Could you retype exactly the lines running from the line with "(see proposition 2.1)." to the end of the data, both included, and nothing else?

Start of Records

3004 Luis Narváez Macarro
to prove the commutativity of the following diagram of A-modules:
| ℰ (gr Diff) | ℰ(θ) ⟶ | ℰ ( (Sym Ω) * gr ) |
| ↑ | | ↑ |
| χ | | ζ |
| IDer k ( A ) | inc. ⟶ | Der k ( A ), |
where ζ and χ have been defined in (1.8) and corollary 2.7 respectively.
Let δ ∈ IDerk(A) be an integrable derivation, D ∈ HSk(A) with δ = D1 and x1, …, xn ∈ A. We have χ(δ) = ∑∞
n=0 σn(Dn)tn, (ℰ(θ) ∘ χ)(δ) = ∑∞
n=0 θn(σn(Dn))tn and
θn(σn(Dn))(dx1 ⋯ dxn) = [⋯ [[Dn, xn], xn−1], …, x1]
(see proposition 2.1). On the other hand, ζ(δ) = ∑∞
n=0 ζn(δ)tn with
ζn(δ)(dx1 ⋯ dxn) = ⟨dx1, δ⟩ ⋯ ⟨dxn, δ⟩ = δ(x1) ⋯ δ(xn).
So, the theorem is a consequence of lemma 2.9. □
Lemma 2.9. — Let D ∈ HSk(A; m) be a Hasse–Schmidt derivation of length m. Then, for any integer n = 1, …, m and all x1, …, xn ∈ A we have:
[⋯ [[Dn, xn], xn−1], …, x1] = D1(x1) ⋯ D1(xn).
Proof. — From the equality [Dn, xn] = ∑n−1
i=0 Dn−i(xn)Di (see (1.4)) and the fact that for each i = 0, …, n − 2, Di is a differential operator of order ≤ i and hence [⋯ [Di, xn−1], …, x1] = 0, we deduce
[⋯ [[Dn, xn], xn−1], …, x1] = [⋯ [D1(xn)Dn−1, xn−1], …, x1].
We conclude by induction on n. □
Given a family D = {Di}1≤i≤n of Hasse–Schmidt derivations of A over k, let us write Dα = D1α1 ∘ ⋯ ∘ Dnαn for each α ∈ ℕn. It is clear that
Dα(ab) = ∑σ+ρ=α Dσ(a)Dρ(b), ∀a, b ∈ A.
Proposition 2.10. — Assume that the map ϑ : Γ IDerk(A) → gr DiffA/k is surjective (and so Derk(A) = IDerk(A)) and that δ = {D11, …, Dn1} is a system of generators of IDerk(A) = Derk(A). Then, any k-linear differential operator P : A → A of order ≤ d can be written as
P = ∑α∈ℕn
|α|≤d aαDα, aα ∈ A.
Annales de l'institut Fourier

End of Records

> [Response below]:
(see proposition 2.1). On the other hand, ζ(δ) = ∑∞
n=0 ζn(δ)tn with
ζn(δ)(dx1 ⋯ dxn) = ⟨dx1, δ⟩ ⋯ ⟨dxn, δ⟩ = δ(x1) ⋯ δ(xn).
So, the theorem is a consequence of lemma 2.9. □
Lemma 2.9. — Let D ∈ HSk(A; m) be a Hasse–Schmidt derivation of length m. Then, for any integer n = 1, …, m and all x1, …, xn ∈ A we have:
[⋯ [[Dn, xn], xn−1], …, x1] = D1(x1) ⋯ D1(xn).
Proof. — From the equality [Dn, xn] = ∑n−1
i=0 Dn−i(xn)Di (see (1.4)) and the fact that for each i = 0, …, n − 2, Di is a differential operator of order ≤ i and hence [⋯ [Di, xn−1], …, x1] = 0, we deduce
[⋯ [[Dn, xn], xn−1], …, x1] = [⋯ [D1(xn)Dn−1, xn−1], …, x1].
We conclude by induction on n. □
Given a family D = {Di}1≤i≤n of Hasse–Schmidt derivations of A over k, let us write Dα = D1α1 ∘ ⋯ ∘ Dnαn for each α ∈ ℕn. It is clear that
Dα(ab) = ∑σ+ρ=α Dσ(a)Dρ(b), ∀a, b ∈ A.
Proposition 2.10. — Assume that the map ϑ : Γ IDerk(A) → gr DiffA/k is surjective (and so Derk(A) = IDerk(A)) and that δ = {D11, …, Dn1} is a system of generators of IDerk(A) = Derk(A). Then, any k-linear differential operator P : A → A of order ≤ d can be written as
P = ∑α∈ℕn
|α|≤d aαDα, aα ∈ A.
Annales de l'institut Fourier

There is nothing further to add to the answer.